§ **Task instructions**:
A - According to the Game of Thrones recap, who is the newly appointed Hand of the King?
B - Decide whether each statement agrees with the Game of Thrones recap: (i) Cersei believes magic and the supernatural are relics of legend. (ii) Season 1 put magic and superstition front and center. (iii) Tyrion is Cersei's older brother. Answer yes or no for each and quote the deciding words.
C - Write the next part of the Game of Thrones recap, starting after its final sentence.

Published 3 years ago by , Updated April 10th, 2012 at 8:53 am,

Patrick Malahide as Balon Greyjoy Game of Thrones The Night Lands Game Of Thrones Season 2, Episode 2: The Night Lands Recap

While magic and superstition were largely spoken of in the past tense during season 1, Game of Thrones has put these various notions front and center in season 2.

It feels as though, with the expansion of the kingdoms of Westeros, there also comes a deeper understanding of where the beliefs of this world’s inhabitants lie. In ‘The Night Lands’ there is a distinct feeling that a separation between logic and mysticism has created a troublesome schism between knowledge and ignorance. As we see when Cersei (Lena Heady) once more engages in an ill-adviced battle of wills and wits with her younger brother, and newly appointed Hand of the King, Tyrion (Peter Dinklage).

The conversation reveals that Cersei belongs firmly to the camp that believes magic and the supernatural are relics of legend, not fact, while Tyrion has seen these unnatural things with his own eyes, so it’s no longer a question of belief, as far as he’s concerned. Of course, should Daenerys and her Dothraki ever make it alive through the Red Waste, such discussion over the existence of creatures thought extinct will certainly be rendered moot.

§ **Given material**:
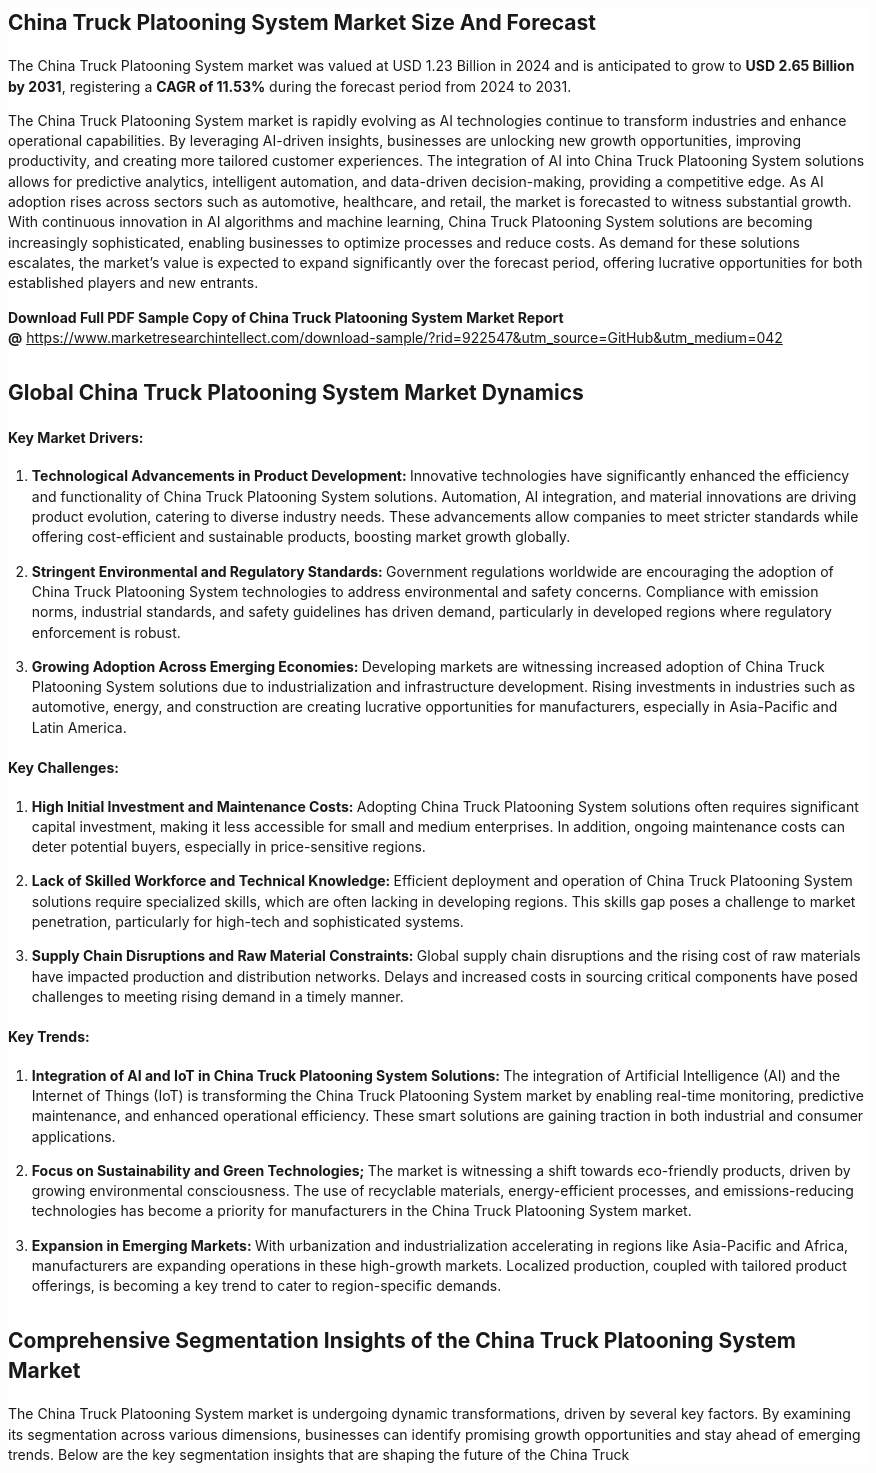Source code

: <h2>China Truck Platooning System Market Size And Forecast</h2><p>The China Truck Platooning System market was valued at USD 1.23 Billion in 2024 and is anticipated to grow to <strong>USD 2.65 Billion by 2031</strong>, registering a <strong>CAGR of 11.53%</strong> during the forecast period from 2024 to 2031.</p><p>The China Truck Platooning System market is rapidly evolving as AI technologies continue to transform industries and enhance operational capabilities. By leveraging AI-driven insights, businesses are unlocking new growth opportunities, improving productivity, and creating more tailored customer experiences. The integration of AI into China Truck Platooning System solutions allows for predictive analytics, intelligent automation, and data-driven decision-making, providing a competitive edge. As AI adoption rises across sectors such as automotive, healthcare, and retail, the market is forecasted to witness substantial growth. With continuous innovation in AI algorithms and machine learning, China Truck Platooning System solutions are becoming increasingly sophisticated, enabling businesses to optimize processes and reduce costs. As demand for these solutions escalates, the market’s value is expected to expand significantly over the forecast period, offering lucrative opportunities for both established players and new entrants.</p><p><strong>Download Full PDF Sample Copy of China Truck Platooning System Market Report @</strong>&nbsp;<a href="https://www.marketresearchintellect.com/download-sample/?rid=922547&amp;utm_source=GitHub&amp;utm_medium=042">https://www.marketresearchintellect.com/download-sample/?rid=922547&amp;utm_source=GitHub&amp;utm_medium=042</a></p><h2>Global China Truck Platooning System Market Dynamics</h2><h4><strong>Key Market Drivers:</strong></h4><ol><li><p><strong>Technological Advancements in Product Development:&nbsp;</strong>Innovative technologies have significantly enhanced the efficiency and functionality of China Truck Platooning System solutions. Automation, AI integration, and material innovations are driving product evolution, catering to diverse industry needs. These advancements allow companies to meet stricter standards while offering cost-efficient and sustainable products, boosting market growth globally.</p></li><li><p><strong>Stringent Environmental and Regulatory Standards:&nbsp;</strong>Government regulations worldwide are encouraging the adoption of China Truck Platooning System technologies to address environmental and safety concerns. Compliance with emission norms, industrial standards, and safety guidelines has driven demand, particularly in developed regions where regulatory enforcement is robust.</p></li><li><p><strong>Growing Adoption Across Emerging Economies:&nbsp;</strong>Developing markets are witnessing increased adoption of China Truck Platooning System solutions due to industrialization and infrastructure development. Rising investments in industries such as automotive, energy, and construction are creating lucrative opportunities for manufacturers, especially in Asia-Pacific and Latin America.</p></li></ol><h4><strong>Key Challenges:</strong></h4><ol><li><p><strong>High Initial Investment and Maintenance Costs:&nbsp;</strong>Adopting China Truck Platooning System solutions often requires significant capital investment, making it less accessible for small and medium enterprises. In addition, ongoing maintenance costs can deter potential buyers, especially in price-sensitive regions.</p></li><li><p><strong>Lack of Skilled Workforce and Technical Knowledge:&nbsp;</strong>Efficient deployment and operation of China Truck Platooning System solutions require specialized skills, which are often lacking in developing regions. This skills gap poses a challenge to market penetration, particularly for high-tech and sophisticated systems.</p></li><li><p><strong>Supply Chain Disruptions and Raw Material Constraints:&nbsp;</strong>Global supply chain disruptions and the rising cost of raw materials have impacted production and distribution networks. Delays and increased costs in sourcing critical components have posed challenges to meeting rising demand in a timely manner.</p></li></ol><h4><strong>Key Trends:</strong></h4><ol><li><p><strong>Integration of AI and IoT in China Truck Platooning System Solutions:&nbsp;</strong>The integration of Artificial Intelligence (AI) and the Internet of Things (IoT) is transforming the China Truck Platooning System market by enabling real-time monitoring, predictive maintenance, and enhanced operational efficiency. These smart solutions are gaining traction in both industrial and consumer applications.</p></li><li><p><strong>Focus on Sustainability and Green Technologies;&nbsp;</strong>The market is witnessing a shift towards eco-friendly products, driven by growing environmental consciousness. The use of recyclable materials, energy-efficient processes, and emissions-reducing technologies has become a priority for manufacturers in the China Truck Platooning System market.</p></li><li><p><strong>Expansion in Emerging Markets:&nbsp;</strong>With urbanization and industrialization accelerating in regions like Asia-Pacific and Africa, manufacturers are expanding operations in these high-growth markets. Localized production, coupled with tailored product offerings, is becoming a key trend to cater to region-specific demands.</p></li></ol><div class="article-main__content" data-test-id="publishing-text-block"><h2>Comprehensive Segmentation Insights of the China Truck Platooning System Market</h2><p>The China Truck Platooning System market is undergoing dynamic transformations, driven by several key factors. By examining its segmentation across various dimensions, businesses can identify promising growth opportunities and stay ahead of emerging trends. Below are the key segmentation insights that are shaping the future of the China Truck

§ **Answers for the exercise**:
A - Tyrion, played by Peter Dinklage.

B -
(i) Yes: "Cersei belongs firmly to the camp that believes magic and the supernatural are relics of legend, not fact"
(ii) No: "magic and superstition were largely spoken of in the past tense during season 1"
(iii) No: "her younger brother"

C -
The notion of belief is further carried as Stannis’ (Stephen Dillane) right hand man Ser Davos Seaworth (Liam Cunningham) is urged by his son to take up worship of Stannis’ newfound god. However, Davos isn’t interested in worship, he’s more intent on following a man convinced of his own divine right to the throne, which is why he’s enlisted the help of the pirate Salladhor Saan, for the use of his ships against Joffrey’s illegitimate claim to be king – because in the end, no one can deny the power that gold wields.

This denial or acceptance of beliefs helps to not only differentiate the various kingdoms, but also give a decent glimpse at the personalities that lie within. But the notion of credence needn’t be relegated to a higher power or unearthly creatures; sometimes it’s as simple as where the other gender fits into the world.

Perhaps it was the excitement and sense of purpose felt by Theon Greyjoy (Alfie Allen) that caused him to run from woman to woman with a sense of ownership and right on the long journey home. However, after the rather cold and certainly revelatory reception granted to Theon by his father Balon Greyjoy (Patrick Malahide) and sister Asha (Gemma Whelan), perhaps Theon’s sense of place has been altered, or at least put back to where it belongs.

Certainly, the notion of women as second-class citizens is felt the most by the men of the night’s watch and their temporary host Craster (Robert Pugh). Jon Snow (Kit Harrington) and Samwell (John Bradley) are asked by Gilly (Hannah Murray), one of Craster’s daughter-wives, to help her escape, for fear that the child she carries will be a son – answering the question posed by Snow in the season premiere of what Craster does with the males born by his various wives.

Of course, by the end of ‘The Night Lands’ we, and a snooping Jon Snow, get a hint that there is more to the absence of Craster’s sons than immediately meets the eye.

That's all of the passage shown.